Yasime Manavoglu at the register in Stalex Pizza, where her husband was shot during a robbery.
(Globe Staff Photo / Jonathan Wiggs)
The phone rings off the hook regularly at Stalex Pizza on the corner of Norfolk Street and Woodrow Avenue in Dorchester. As in many other small businesses, its immigrant owner works long days, trying to live the American dream.
But at Stalex Pizza, this is the second attempt at the American dream. The first version died a year and a half ago.
On the November morning her husband was shot and killed during a robbery, Yasime Manavoglu, 39, had dropped off one of their three children at school and was spending the morning with a friend. Her husband, Mumin Manavoglu, 47, had opened Stalex Pizza for breakfast when a man entered with a 9mm pistol and demanded money. An employee handed him some bills from the cash register.
Mumin followed the man outside and tried to tackle him. The man pulled his gun and fired, missing Mumin but causing him to fall. Mumin continued the pursuit.
Then the man stopped, turned, and shot him in the head.
The robber got away with $80.
On Friday, a Dorchester teen, Gary Johnson, 19, was convicted in the murder of Mumin and sentenced to man datory life in prison with no possibility of parole.
Yasime Manavoglu took over the restaurant after her husband's death. She answers the phone, does some cooking, rings the register, and spends most of her life behind the counter - sometimes nearly 100 hours a week. She misses being at home raising her children: daughters, Dilruba, 7, and Muberra, 5, and son, Yekta, 3.
"What is a day off? I forget what that means," she jokes between phone orders and making change for customers.
Yasime had no business training and had never worked in a restaurant.
"I was just staying at home with the kids, going out for the shopping or whatever I need.

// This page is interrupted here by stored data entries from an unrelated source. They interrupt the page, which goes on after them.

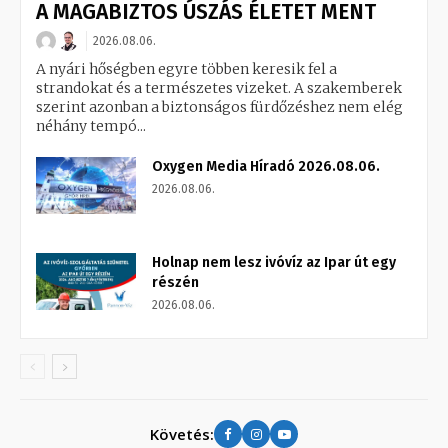
A MAGABIZTOS ÚSZÁS ÉLETET MENT
2026.08.06.
A nyári hőségben egyre többen keresik fel a
strandokat és a természetes vizeket. A szakemberek
szerint azonban a biztonságos fürdőzéshez nem elég
néhány tempó...
Oxygen Media Híradó 2026.08.06.
2026.08.06.
Holnap nem lesz ivóvíz az Ipar út egy
részén
2026.08.06.
Követés: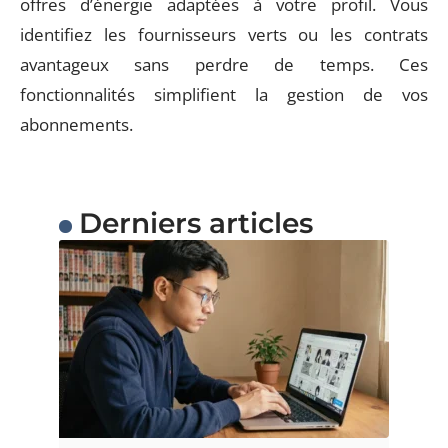
offres d’énergie adaptées à votre profil. Vous
identifiez les fournisseurs verts ou les contrats
avantageux sans perdre de temps. Ces
fonctionnalités simplifient la gestion de vos
abonnements.
Derniers articles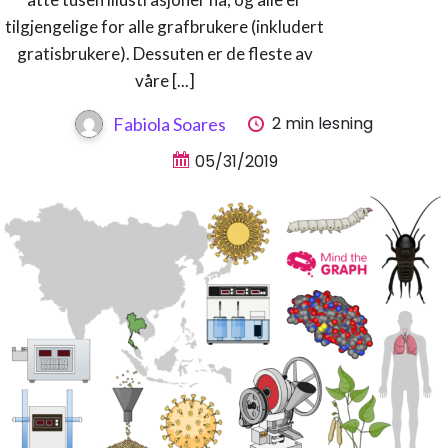
tilgjengelige for alle grafbrukere (inkludert
gratisbrukere). Dessuten er de fleste av
våre [...]
2 min lesning
Fabiola Soares
05/31/2019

He used to take care of everything," she said.
Manavoglu is out the door of her Brockton home about 6 a.m., seven days a week, to get ready for the breakfast crowd. She closes at 11 p.m. The long hours have taken a physical toll, but she maintains a youthful spirit, laughing and joking with her employees. She scurries from the front to the back, keeping the cooks and drivers in check and chatting with regular customers, many of whom were her husband's customers.
"It is hard," she said.
Mumin had emigrated to the United States from Turkey in the late 1980s and got by washing dishes and doing prep work at several restaurants. Distressed about being single in his 30s, he confided in a fellow Turk who happened to have a single cousin back home in Turkey.
Mumin and Yasime met in Turkey, fell in love, and got married. She moved here in 2000, and both obtained US citizenship.
Mumin and some fellow restaurant workers purchased Stalex in 2004.
"He made the best damn 'works' pizza there is," said regular customer Sherry Lewis, 41. "He was so sweet.
"I was very upset - I remember that day, plain as day," she said recalling his death. "It was terrible. It was senseless."
Lewis and Manavoglu embraced as Lewis shouted out, "and the food's just as good now."
"She's tougher, and cleaner," joked Mehmet Aktas, 26, a cook who has worked for both Manavoglus. Aktas said Manavoglu runs the shop much as her husband did. That made her smile.
Most of Manavoglu's family is still in Turkey but she has a sister here who baby-sits for her while she is at the restaurant. The children are beginning to forget what their father looked like, said Manavoglu, who has posted photos all over her home and restaurant. The oldest, Dilruba, refuses to talk about her dad with anyone.
Manavoglu has assumed the role of provider as she tries to patch her husband's dream back together and earn a living, while trying to be there for her children.
"I have to be everything to [my children], both mother and father," she said in a victim impact statement during Johnson's sentencing Friday. "I never get to have breakfast with my children. . . . My children cry every night. And I don't get to tuck my children in at night for bedtime."
Boston Police homicide Detective Brian C. Black, has been in touch with Manavoglu since her husband's murder. He said he was moved by her strength.
"She has an infectious smile. For a woman who has been through what she has been through, it amazes me at the pleasantness that she can bestow upon people," Black said in a phone interview Saturday. "She's a very strong, focused woman. Very determined."
A year and a half ago, when Johnson was arrested, Manavoglu had no understanding of the American criminal justice system. She didn't understand the jury trial that was to come or the term "plea bargain" when it came up during the case. But a year and a half ago, she also didn't know how to run a restaurant or manage employees, either.
"I think that you call it 'justice is served?' " she said. "Yes."